• 課題内容
掲載本文の「原料球状窒化ホウ素粒子のレー」から「キャビテーション処理の後、液体をろ過、乾燥を行い、球状窒化ホウ素粉末を回収した。」までをすべて、「イオン交換水」を「純水」に置き換えて書き直す。

• 掲載本文
▼▼▼

原料球状窒化ホウ素粒子のレーザー回折散乱法にて評価した体積基準累積径(D50)は、0.62μmであり、平均円形度は0.87であった。
【0031】
[実施例1~4、比較例1]
球状窒化ホウ素粉末を10重量%となるようにイオン交換水1000ccに混合した。実施例1~4については、得られた水溶液に表1に示す条件で粉体吸引連続溶解分散装置(日本スピンドル社製、「ジェットペースタ-」、型番:JPSS)を用いてキャビテーション処理を行った。比較例1については、キャビテーション処理は行っていない。
表1において、「処理回数」とは、粉体吸引連続溶解分散装置の攪拌翼の回転数(rpm)及び1回転あたりの吐出量から算出された処理溶液が攪拌翼を通過する回数である。
キャビテーション処理の後、液体をろ過、乾燥を行い、球状窒化ホウ素粉末を回収した。
【0032】
[測定]
実施例1~4及び比較例1で得られた球状窒化ホウ素粉末について、以下に述べる各種物性を測定した。結果を表1に示す。
(B1s/O1s比)
実施例1~4及び比較例1に係る球状窒化ホウ素粉末を、X線光電子分光分析装置(サーモ社製、「K-Alpha型 X線光電子分析装置」、モノクロメータ付きAl-X線源、測定領域:400×200μm)を用い測定したスペクトルを、シャーリー法でバックグラウンドを取り、B1s及びO1sピーク強度から半定量値を算出し、B1s/O1s比を求めた。
【0033】
(粒度分布1)

▲▲▲

• 抜粋データ
▼▼▼

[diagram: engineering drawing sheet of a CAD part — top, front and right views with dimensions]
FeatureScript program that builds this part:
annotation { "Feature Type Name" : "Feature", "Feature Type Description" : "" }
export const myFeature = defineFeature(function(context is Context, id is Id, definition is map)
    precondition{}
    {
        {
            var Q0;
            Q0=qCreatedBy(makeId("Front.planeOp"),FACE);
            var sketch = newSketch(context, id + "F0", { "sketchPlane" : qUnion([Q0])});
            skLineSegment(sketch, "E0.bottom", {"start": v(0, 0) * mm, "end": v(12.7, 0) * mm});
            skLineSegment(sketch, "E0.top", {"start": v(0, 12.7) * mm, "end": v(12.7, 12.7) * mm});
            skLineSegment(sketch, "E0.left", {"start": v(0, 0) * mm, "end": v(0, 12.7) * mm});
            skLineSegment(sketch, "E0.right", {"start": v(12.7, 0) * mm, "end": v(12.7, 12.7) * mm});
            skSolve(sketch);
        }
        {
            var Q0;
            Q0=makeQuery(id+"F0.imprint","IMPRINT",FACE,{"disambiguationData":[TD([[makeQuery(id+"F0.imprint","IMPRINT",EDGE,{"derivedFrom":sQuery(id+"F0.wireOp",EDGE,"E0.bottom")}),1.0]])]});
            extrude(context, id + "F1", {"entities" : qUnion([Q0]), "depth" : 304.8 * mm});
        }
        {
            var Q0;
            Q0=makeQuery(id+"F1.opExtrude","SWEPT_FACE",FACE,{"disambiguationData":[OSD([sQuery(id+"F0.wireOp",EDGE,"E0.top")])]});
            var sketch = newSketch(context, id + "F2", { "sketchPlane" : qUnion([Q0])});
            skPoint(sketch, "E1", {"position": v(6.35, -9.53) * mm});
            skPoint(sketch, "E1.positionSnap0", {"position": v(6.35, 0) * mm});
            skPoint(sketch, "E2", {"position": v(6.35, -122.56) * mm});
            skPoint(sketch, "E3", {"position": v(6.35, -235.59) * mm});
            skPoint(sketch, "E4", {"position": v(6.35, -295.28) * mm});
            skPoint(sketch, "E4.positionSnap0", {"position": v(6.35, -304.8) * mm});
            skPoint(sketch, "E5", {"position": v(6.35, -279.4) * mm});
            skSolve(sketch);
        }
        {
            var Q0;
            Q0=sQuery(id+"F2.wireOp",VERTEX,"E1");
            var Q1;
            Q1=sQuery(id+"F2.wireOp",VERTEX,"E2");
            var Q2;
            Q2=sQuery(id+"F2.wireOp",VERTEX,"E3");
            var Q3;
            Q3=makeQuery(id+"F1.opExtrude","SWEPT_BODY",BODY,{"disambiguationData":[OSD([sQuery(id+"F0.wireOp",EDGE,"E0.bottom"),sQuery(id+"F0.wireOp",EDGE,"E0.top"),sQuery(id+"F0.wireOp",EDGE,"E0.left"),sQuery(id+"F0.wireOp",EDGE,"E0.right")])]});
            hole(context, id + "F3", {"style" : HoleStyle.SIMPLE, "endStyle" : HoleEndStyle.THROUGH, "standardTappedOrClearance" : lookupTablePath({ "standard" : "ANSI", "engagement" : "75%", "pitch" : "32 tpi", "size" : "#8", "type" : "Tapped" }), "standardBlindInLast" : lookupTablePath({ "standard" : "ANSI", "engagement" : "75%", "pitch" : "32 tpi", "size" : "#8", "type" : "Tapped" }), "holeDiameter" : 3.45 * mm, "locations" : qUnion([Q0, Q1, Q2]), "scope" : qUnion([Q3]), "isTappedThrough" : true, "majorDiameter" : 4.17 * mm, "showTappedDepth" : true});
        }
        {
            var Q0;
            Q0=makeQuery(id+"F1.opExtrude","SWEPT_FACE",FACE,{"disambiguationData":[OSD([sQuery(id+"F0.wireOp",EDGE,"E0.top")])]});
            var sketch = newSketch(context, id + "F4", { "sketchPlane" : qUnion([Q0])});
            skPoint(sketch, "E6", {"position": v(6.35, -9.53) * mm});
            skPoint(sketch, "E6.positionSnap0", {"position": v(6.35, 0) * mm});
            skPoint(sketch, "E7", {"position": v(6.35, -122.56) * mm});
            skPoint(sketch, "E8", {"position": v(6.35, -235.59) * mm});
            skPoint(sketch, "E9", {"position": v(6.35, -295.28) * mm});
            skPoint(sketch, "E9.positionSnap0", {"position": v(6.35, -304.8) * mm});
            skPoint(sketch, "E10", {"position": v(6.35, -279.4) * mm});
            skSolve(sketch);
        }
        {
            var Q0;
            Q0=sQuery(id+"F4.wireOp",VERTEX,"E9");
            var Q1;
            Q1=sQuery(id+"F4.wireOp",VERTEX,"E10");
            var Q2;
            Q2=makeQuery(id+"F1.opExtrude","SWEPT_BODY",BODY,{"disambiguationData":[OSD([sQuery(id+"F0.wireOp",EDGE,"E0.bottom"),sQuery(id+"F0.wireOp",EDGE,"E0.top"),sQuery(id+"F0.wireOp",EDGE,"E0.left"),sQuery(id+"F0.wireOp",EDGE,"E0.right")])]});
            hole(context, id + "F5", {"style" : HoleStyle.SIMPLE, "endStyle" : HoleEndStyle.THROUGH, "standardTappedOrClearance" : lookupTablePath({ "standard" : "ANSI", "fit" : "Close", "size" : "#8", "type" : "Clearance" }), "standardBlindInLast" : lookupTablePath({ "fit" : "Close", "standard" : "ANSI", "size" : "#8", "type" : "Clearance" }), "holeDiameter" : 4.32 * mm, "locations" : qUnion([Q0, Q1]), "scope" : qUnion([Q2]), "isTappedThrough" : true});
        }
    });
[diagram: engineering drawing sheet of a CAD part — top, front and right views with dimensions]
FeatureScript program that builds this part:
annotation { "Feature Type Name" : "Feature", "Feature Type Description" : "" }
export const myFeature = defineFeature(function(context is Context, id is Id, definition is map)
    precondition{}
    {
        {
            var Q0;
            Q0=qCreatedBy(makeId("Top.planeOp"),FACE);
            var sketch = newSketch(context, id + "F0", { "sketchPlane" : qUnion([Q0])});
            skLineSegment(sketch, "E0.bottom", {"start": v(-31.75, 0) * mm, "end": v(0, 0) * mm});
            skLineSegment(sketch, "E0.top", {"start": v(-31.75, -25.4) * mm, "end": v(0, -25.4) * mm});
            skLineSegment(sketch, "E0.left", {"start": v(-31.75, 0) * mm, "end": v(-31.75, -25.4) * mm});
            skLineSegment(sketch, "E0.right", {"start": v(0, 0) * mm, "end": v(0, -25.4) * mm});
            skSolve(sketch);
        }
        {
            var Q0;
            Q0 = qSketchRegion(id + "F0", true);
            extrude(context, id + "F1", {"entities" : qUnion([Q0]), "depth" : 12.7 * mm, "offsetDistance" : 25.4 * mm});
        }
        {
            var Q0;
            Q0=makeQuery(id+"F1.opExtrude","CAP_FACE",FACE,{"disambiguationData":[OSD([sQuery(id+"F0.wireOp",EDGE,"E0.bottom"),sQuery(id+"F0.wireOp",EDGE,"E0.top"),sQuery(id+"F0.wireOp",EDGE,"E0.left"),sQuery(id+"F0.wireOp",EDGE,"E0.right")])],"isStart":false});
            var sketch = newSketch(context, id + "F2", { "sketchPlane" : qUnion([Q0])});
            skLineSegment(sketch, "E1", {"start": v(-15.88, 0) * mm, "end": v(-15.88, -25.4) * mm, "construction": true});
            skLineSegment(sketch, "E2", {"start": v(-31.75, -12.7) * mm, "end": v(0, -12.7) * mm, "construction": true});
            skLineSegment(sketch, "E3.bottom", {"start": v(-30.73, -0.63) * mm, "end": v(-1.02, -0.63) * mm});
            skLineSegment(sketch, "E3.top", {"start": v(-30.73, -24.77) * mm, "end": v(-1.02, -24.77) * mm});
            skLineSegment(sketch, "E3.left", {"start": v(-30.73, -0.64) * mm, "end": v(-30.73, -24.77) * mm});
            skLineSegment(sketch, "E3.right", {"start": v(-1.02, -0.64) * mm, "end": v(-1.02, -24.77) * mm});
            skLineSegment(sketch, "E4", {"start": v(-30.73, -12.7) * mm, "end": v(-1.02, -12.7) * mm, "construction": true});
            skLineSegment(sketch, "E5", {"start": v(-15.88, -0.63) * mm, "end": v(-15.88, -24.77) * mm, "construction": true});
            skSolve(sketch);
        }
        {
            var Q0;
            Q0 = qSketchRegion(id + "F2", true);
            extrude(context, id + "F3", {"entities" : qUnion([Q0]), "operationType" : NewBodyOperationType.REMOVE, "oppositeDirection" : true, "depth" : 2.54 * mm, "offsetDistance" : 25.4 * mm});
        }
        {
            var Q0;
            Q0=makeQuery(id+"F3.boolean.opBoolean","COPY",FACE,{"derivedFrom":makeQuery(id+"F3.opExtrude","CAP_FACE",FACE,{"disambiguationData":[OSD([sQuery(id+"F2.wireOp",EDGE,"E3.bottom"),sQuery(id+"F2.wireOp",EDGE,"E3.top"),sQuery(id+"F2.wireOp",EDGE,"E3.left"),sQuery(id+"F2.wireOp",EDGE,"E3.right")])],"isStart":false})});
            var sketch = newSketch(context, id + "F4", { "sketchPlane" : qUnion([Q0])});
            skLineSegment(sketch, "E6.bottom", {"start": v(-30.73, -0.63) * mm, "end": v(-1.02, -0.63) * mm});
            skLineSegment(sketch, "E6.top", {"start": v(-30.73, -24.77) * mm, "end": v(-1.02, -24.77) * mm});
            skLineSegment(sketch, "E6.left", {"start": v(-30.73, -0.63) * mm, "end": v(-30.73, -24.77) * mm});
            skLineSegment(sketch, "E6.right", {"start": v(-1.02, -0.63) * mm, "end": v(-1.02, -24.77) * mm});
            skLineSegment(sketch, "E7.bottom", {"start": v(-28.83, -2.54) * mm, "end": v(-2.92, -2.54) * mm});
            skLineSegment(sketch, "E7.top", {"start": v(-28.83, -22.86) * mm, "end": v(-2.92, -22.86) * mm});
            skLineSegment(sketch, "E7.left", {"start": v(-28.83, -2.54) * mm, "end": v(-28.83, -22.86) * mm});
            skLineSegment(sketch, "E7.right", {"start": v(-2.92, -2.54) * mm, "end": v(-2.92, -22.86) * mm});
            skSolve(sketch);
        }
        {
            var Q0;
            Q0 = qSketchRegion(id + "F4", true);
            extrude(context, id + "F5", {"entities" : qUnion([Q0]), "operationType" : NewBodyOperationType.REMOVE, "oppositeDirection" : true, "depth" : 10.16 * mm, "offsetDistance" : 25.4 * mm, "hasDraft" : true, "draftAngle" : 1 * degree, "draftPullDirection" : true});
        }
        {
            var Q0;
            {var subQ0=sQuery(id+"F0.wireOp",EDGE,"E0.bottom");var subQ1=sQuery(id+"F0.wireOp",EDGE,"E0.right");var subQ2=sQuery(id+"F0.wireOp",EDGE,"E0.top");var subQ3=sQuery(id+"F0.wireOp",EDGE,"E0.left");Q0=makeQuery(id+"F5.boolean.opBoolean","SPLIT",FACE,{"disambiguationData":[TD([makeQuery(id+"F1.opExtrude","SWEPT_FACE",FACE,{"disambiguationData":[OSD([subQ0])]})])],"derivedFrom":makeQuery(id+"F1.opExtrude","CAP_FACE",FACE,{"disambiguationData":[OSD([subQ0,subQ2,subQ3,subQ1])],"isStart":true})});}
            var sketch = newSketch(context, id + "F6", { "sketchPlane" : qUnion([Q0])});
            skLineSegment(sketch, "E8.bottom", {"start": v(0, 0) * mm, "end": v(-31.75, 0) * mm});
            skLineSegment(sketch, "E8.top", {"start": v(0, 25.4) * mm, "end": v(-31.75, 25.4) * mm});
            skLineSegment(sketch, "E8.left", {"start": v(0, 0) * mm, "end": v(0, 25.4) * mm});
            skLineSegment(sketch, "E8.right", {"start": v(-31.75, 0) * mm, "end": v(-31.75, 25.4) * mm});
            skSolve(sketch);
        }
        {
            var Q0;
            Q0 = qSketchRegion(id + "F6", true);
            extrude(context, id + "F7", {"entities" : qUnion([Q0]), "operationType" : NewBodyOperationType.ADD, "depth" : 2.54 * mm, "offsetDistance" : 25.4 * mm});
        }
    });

▲▲▲

• 解答欄
原料球状窒化ホウ素粒子のレーザー回折散乱法にて評価した体積基準累積径(D50)は、0.62μmであり、平均円形度は0.87であった。
【0031】
[実施例1~4、比較例1]
球状窒化ホウ素粉末を10重量%となるように純水1000ccに混合した。実施例1~4については、得られた水溶液に表1に示す条件で粉体吸引連続溶解分散装置(日本スピンドル社製、「ジェットペースタ-」、型番:JPSS)を用いてキャビテーション処理を行った。比較例1については、キャビテーション処理は行っていない。
表1において、「処理回数」とは、粉体吸引連続溶解分散装置の攪拌翼の回転数(rpm)及び1回転あたりの吐出量から算出された処理溶液が攪拌翼を通過する回数である。
キャビテーション処理の後、液体をろ過、乾燥を行い、球状窒化ホウ素粉末を回収した。